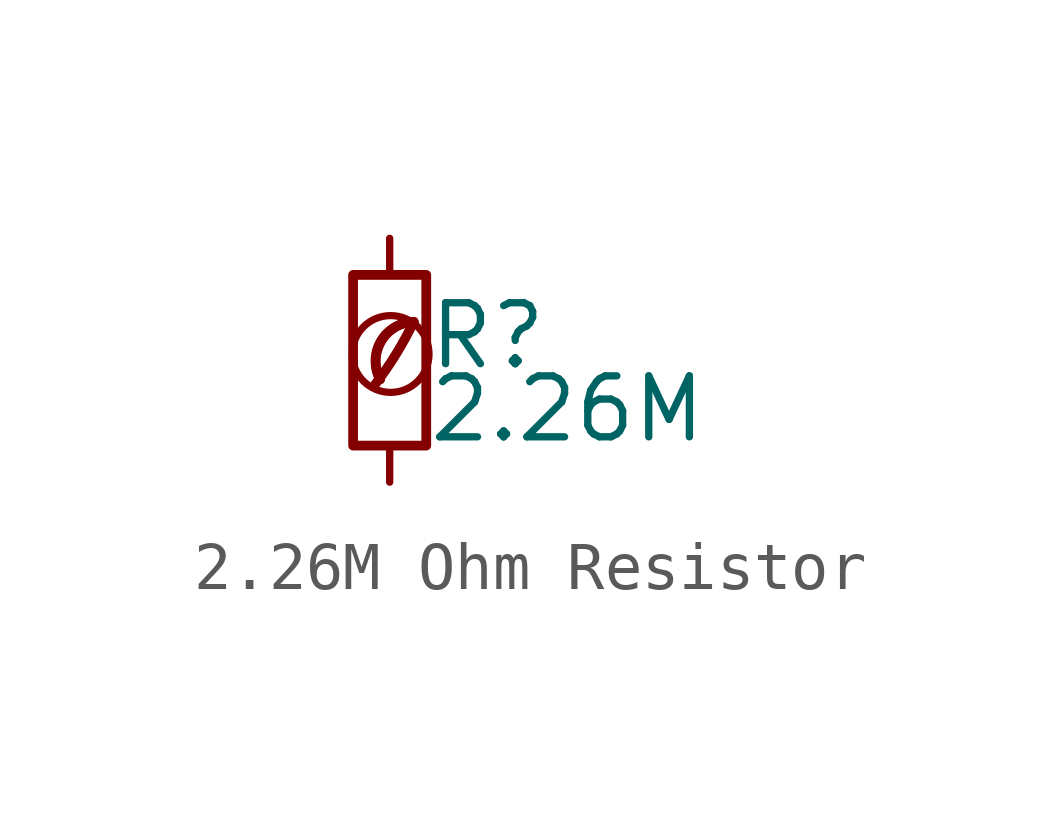
<source format=kicad_sym>
(kicad_symbol_lib
  (version 20201218)
  (generator kicad-library-utils)
  (symbol "2.26M Ohm Resistor"
    (pin_numbers hide)
    (pin_names
      (offset 0.254) hide)
    (property "Reference" "R"
      (at 0.762 0.508 0)
      (effects (font (size 1.27 1.27)) (justify left)))
    (property "Value" "2.26M"
      (at 0.762 -1.016 0)
      (effects (font (size 1.27 1.27)) (justify left)))
    (symbol "2.26M Ohm Resistor_0_0"
      (arc (start -0.3 -0.5) (mid 0.4 0.6) (end 0.5 0.8) (stroke (width 0.2) (type default) (color 0 0 0 0)) (fill (type none)))
      (circle (center 0.02 0.13) (radius 0.8) (stroke (width 0.15) (type default) (color 0 0 0 0)) (fill (type none)))
      (arc (start 0.5 0.8) (mid -0.9222 0.8255) (end -0.2 -0.4) (stroke (width 0.2) (type default) (color 0 0 0 0)) (fill (type none)))
      (arc (start 0.5 0.8) (mid -0.1773 0.391) (end -0.2 -0.4) (stroke (width 0.2) (type default) (color 0 0 0 0)) (fill (type none))))
    (symbol "2.26M Ohm Resistor_0_1"
      (rectangle (start -0.762 1.778) (end 0.762 -1.778) (stroke (width 0.203) (type default) (color 0 0 0 0)) (fill (type none))))
    (symbol "2.26M Ohm Resistor_1_1"
      (pin passive line (at 0 2.54 270) (length 0.762) (name "~" (effects (font (size 1.27 1.27)))) (number "1" (effects (font (size 1.27 1.27)))))
      (pin passive line (at 0 -2.54 90) (length 0.762) (name "~" (effects (font (size 1.27 1.27)))) (number "2" (effects (font (size 1.27 1.27))))))))
</source>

Task objective:
Each entry above must be set down word for word; none of its pictures belong in the copy.

Response to the exercise:
<source format=kicad_sym>
(kicad_symbol_lib
  (version 20201218)
  (generator kicad-library-utils)
  (symbol "2.26M Ohm Resistor"
    (pin_numbers hide)
    (pin_names
      (offset 0.254) hide)
    (property "Reference" "R"
      (at 0.762 0.508 0)
      (effects (font (size 1.27 1.27)) (justify left)))
    (property "Value" "2.26M"
      (at 0.762 -1.016 0)
      (effects (font (size 1.27 1.27)) (justify left)))
    (symbol "2.26M Ohm Resistor_0_0"
      (arc (start -0.3 -0.5) (mid 0.4 0.6) (end 0.5 0.8) (stroke (width 0.2) (type default) (color 0 0 0 0)) (fill (type none)))
      (circle (center 0.02 0.13) (radius 0.8) (stroke (width 0.15) (type default) (color 0 0 0 0)) (fill (type none)))
      (arc (start 0.5 0.8) (mid -0.9222 0.8255) (end -0.2 -0.4) (stroke (width 0.2) (type default) (color 0 0 0 0)) (fill (type none)))
      (arc (start 0.5 0.8) (mid -0.1773 0.391) (end -0.2 -0.4) (stroke (width 0.2) (type default) (color 0 0 0 0)) (fill (type none))))
    (symbol "2.26M Ohm Resistor_0_1"
      (rectangle (start -0.762 1.778) (end 0.762 -1.778) (stroke (width 0.203) (type default) (color 0 0 0 0)) (fill (type none))))
    (symbol "2.26M Ohm Resistor_1_1"
      (pin passive line (at 0 2.54 270) (length 0.762) (name "~" (effects (font (size 1.27 1.27)))) (number "1" (effects (font (size 1.27 1.27)))))
      (pin passive line (at 0 -2.54 90) (length 0.762) (name "~" (effects (font (size 1.27 1.27)))) (number "2" (effects (font (size 1.27 1.27))))))))
</source>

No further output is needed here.